--- Problem details ---
Write out exactly the lines of the entries below from the one holding "продажа программного об" to the one holding "Похожие организации", inclusive, and leave out all other lines.
BEGIN Provided information
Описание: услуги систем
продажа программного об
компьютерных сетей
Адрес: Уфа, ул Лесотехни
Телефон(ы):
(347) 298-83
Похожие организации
END Provided information
BEGIN Provided information
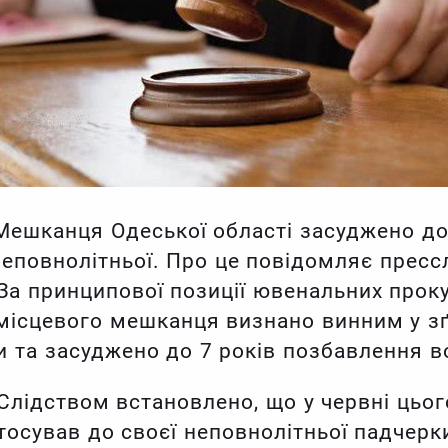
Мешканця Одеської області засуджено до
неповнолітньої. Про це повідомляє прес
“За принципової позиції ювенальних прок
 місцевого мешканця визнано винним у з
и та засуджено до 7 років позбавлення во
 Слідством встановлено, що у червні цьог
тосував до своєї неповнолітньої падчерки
END Provided information
--- Task result ---
продажа программного об
компьютерных сетей
Адрес: Уфа, ул Лесотехни
Телефон(ы):
(347) 298-83
Похожие организации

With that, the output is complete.